There will definitely be, maybe, some more licensed stuff – there’s fun things to do there. But we’re more focused on how we continue to make the game fun. We’ve not just been adding content but we’ve been refining how it plays this year – and we plan to do both of those things next year with Odyssey. We’re pretty excited about our 2025 plans.
It sounds like a game you’re not expecting to finish up anytime soon. Will it ever be finished, or are you planning to keep building it indefinitely?
Marcelli: I hope it’s a game that will never be finished. The Fortnite platform allows it and it’s becoming a place where any game can be a live-service game pretty easily. And we talk about the limitless possibility of Lego bricks, so if you combine those things together it is indeed limitless. I hope it will never be done, always kept fresh and updated.
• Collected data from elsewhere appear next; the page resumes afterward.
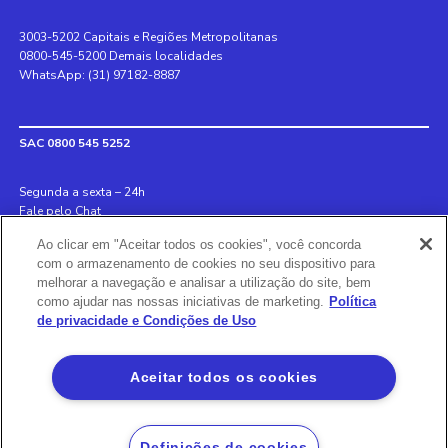
3003-5202 Capitais e Regiões Metropolitanas
0800-545-5200 Demais localidades
WhatsApp: (31) 97182-8887
SAC 0800 545 5252
Segunda a sexta – 24h
Fale pelo Chat
Ao clicar em "Aceitar todos os cookies", você concorda
Internacional +55 31 3078 8152
com o armazenamento de cookies no seu dispositivo para
Deficiente auditivo 0800 970 6993
melhorar a navegação e analisar a utilização do site, bem
Ouvidoria 0800 726 8889
como ajudar nas nossas iniciativas de marketing.
Política
de privacidade e Condições de Uso
Banco BS2
Aceitar todos os cookies
Via Olímpia, São Paulo, SP 04547-130, Brasil, 3003-5202
Definições de cookies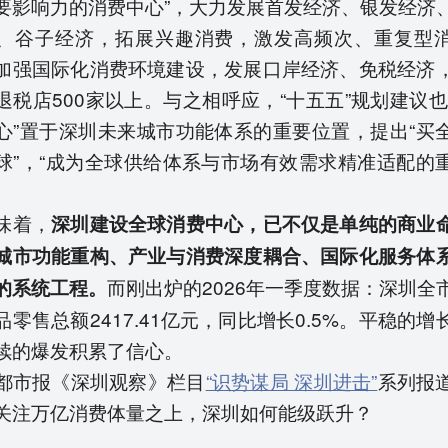
要影响力的消费中心”，大力发展首发经济、银发经济
、谷子经济，拓展兴趣消费，激发高频次、重复型
加强国际化消费环境建设，发展口岸经济、免税经济
退税店500家以上。与之相呼应，“十五五”规划建议也
心”置于深圳未来城市功能体系的重要位置，提出“买
球”，“成为全球供给体系与市场有效需求精准适配的
味着，
深
圳建设全球消费中心，已不仅是单纯的商业
城市功能重构、产业与消费深度耦合、国际化服务体
而刚出炉的2026年一季度数据：深圳全
的系统工程。
品零售总额2417.41亿元，同比增长0.5%。平稳的增
续的爆发积累了信心。
都市报《深圳观察》栏目
“识势谋局 深圳进击”
系列报
关注万亿消费体量之上，深圳如何能级跃升？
Moving onto Lego Fortnite Brick Life, how did that come about and how did you decide on the roleplay, social sim genre to go with?
Marcelli: Roleplay was a genre the community had a lot of appetite for and if you think about the Lego Group – the first thing you do once you’ve built your set is to roleplay, so it made a lot of sense to embrace that genre from a video game perspective. Doing this within Odyssey wouldn’t have done justice to what you can get from an adventure game and would probably have been a distraction in an adventure game – so we wanted to separate the two.
Epic came with the proposal of launching another game instead of creating everything that everyone wants in one game, in order to keep the authenticity of what Lego Odyssey was at the time. We said ‘let’s plan for something in 2027’ and they did it in one year.
How did you do it in one year?
“We’re a little bit demanding with our brands and our bricks!”
Marcelli: The technical work that went into building Lego Fortnite in the first place was long and deep. We just needed to have all our elements rendered to perfection because, as you can imagine, we’re a little bit demanding with our brands and our bricks! [laughs]
Winterbottom: Have you noticed the word Lego is literally embossed on every brick?!
Marcelli: We wanted that Lego love, fidelity and everything. So it was a lot of work to create the archtecture, create 2000 minifigs, but once that’s there it’s easier to build on. So I want to commend the work Epic Games did in the past to build that architecture there in the past for us to build on in the future – but they also work fast, too.